Mox in the Sky with Diamonds

sábado, março 01, 2008

OS DIREITOS INQUESTIONADOS

Lendo sobre a tal pesquisa das células-tronco a partir da cobertura absolutamente superficial feita pela mídia em geral, que só sabe tachar de "obscurantista" quem é contrário, fico sempre pasmo sobre algumas coisas.
Uma delas é a pretensa inquestionabilidade do "progresso" da ciência. A ciência parece ser uma linha evolutiva que atua sempre para frente, como se não dependesse mais dos nossos movimentos e fosse simplesmente algo natural [por isso gosto de Rorty quando assina um paper com o título: "A ciência natural é um gênero natural?"]. É incrível, e nisso gente como Heidegger e Adorno tinham toda razão, como o pensamento técnico está encravado como se fosse a única dimensão da humanidade, como se não houvesse valores em jogo, como se tudo fosse absolutamente neutro.
Vamos pegar os progressos, por exemplo, na medicina.
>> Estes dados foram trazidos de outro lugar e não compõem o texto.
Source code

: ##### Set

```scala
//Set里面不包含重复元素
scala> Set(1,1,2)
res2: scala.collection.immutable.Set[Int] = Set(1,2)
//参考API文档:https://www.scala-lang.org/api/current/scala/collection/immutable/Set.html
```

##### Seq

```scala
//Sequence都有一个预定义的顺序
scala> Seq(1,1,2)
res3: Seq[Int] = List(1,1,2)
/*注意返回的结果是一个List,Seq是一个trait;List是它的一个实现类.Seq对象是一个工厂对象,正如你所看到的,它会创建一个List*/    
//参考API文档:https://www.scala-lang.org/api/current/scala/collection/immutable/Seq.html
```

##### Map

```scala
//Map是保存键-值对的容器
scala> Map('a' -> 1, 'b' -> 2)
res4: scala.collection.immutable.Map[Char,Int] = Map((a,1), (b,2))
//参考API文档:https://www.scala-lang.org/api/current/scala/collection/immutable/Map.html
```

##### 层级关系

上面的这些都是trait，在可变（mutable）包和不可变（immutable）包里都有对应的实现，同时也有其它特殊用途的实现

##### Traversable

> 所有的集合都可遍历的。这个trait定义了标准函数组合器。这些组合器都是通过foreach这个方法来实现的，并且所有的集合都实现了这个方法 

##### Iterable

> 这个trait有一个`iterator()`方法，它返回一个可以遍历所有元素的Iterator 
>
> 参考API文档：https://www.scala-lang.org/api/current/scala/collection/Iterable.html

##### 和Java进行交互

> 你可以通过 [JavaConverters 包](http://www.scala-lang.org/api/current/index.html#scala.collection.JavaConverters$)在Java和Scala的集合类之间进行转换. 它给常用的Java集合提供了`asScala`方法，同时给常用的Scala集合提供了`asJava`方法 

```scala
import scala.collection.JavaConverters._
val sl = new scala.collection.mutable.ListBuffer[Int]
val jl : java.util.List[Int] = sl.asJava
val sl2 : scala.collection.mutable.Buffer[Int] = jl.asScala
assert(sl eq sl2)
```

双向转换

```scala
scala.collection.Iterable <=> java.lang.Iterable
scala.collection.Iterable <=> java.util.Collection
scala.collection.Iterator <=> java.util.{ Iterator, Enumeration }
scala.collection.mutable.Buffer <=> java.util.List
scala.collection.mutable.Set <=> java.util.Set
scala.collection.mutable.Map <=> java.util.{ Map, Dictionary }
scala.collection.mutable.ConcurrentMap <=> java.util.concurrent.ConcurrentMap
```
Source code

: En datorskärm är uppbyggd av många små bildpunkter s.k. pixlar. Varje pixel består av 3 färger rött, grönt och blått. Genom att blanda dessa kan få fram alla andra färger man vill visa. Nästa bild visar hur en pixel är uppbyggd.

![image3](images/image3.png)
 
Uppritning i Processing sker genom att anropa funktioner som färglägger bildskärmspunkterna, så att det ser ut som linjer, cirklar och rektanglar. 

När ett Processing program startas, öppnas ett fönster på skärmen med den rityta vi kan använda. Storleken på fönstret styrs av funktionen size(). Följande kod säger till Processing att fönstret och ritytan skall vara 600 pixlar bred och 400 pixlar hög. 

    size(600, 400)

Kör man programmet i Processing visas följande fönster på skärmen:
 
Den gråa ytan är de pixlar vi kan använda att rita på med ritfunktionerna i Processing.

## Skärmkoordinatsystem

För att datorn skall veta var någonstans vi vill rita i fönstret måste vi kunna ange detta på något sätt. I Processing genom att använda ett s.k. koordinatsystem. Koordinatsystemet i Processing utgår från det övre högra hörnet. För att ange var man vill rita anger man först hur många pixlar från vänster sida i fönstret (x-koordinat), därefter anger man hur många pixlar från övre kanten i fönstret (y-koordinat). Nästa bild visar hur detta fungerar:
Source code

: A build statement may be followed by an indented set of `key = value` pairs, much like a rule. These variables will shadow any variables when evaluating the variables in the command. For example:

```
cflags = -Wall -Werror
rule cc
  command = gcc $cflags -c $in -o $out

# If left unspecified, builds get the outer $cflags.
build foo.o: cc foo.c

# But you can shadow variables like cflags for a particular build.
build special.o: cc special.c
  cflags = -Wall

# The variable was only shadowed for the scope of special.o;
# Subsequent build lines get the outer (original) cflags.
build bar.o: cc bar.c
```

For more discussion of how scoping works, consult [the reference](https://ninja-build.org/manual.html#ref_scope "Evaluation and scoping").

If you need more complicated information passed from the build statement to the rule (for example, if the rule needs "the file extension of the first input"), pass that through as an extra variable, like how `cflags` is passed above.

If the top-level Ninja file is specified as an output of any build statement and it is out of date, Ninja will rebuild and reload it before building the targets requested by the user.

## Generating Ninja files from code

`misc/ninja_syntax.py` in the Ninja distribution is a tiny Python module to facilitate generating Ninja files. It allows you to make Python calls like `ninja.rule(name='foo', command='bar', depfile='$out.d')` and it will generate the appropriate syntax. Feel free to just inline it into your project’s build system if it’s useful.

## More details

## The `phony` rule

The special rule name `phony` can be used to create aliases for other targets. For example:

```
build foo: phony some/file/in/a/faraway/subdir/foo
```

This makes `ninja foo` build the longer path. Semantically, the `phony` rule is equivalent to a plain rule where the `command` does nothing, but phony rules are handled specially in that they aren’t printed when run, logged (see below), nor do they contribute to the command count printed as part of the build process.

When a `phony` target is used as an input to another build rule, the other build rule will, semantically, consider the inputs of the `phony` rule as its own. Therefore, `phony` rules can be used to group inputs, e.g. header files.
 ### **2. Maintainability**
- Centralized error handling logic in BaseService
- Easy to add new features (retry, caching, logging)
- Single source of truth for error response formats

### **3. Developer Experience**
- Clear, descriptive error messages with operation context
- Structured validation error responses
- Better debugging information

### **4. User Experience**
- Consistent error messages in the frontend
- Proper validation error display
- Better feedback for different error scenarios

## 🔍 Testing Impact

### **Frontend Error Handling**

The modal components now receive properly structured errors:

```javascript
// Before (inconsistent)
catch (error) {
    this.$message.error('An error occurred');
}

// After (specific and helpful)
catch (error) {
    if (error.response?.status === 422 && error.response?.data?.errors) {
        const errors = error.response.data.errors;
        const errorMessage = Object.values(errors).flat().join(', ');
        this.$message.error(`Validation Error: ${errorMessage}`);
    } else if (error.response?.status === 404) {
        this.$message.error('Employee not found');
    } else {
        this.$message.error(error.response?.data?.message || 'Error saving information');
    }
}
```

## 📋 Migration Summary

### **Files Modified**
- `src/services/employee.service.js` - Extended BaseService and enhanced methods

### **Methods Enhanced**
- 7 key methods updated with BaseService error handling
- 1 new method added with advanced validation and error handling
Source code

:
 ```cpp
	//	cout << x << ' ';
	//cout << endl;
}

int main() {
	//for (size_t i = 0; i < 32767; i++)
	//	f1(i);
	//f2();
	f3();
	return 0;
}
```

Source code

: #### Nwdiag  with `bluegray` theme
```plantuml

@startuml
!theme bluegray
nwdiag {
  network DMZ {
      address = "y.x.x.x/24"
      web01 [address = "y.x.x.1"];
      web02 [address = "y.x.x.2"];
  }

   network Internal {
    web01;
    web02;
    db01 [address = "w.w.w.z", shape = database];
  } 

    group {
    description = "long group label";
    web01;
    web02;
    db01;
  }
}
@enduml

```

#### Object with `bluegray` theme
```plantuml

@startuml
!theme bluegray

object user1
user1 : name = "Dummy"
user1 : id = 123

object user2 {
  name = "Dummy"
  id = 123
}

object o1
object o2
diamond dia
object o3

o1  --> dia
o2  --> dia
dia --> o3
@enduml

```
Com uma frase, acredita-se ter esgotado todos os problemas éticos que porventura surjam: "isso vai ajudar a tratar muitas doenças". Ah, sim, que bela inocência! Existe algo mais inocente que isso -- curar doentes? Quem pode ser contra isso? Ou ainda: "isso vai ajudar muitas mulheres a poderem engravidar". Ora, quem com coração pode questionar o direito das mamães terem bebês?
Por trás dessa pretensa inocência há muito a ser discutido. Os médicos e pesquisadores se sentem, realmente, na condição de quase neutralidade, tal a pretensa inocência do que fazem. Mas nós temos que começar a perguntar: será que, em qualquer circunstância, é bom curar doentes? Ou será que existem situações em que uma pesquisa pode trazer tantos prejuízos do ponto de vista ético que talvez não valha a pena? Até onde vai o nosso direito de usar animais como cobaias? Será que a morte é um mal, como parece pensar 99% da nossa população? Temos direito de fugir da morte a qualquer custo? Não somos seres-para-a-morte?
Será que as moças tem sempre o direito de engravidar? Ou existe um componente trágico [no sentido de Nietzsche] na existência que às vezes tem que ser aceito? Será que vale arriscar a clonagem para as mamães terem seu baby? Ou será que elas não têm algo mais à mão, por exemplo a adoção?
Não tenho nada contra a tecnologia. Mas qualquer, qualquer um mesmo, discurso envolve valores e decisões éticas. A ação humana, mesmo a mais pretensamente neutra, está sempre carregada de uma dimensão de decisão ética. Os médicos não podem fugir dela. E, em termos de ética, eles não têm a vantagem que têm em termos de técnica. Seu preparo é para técnica. Precisamos ser mais democráticos nisso.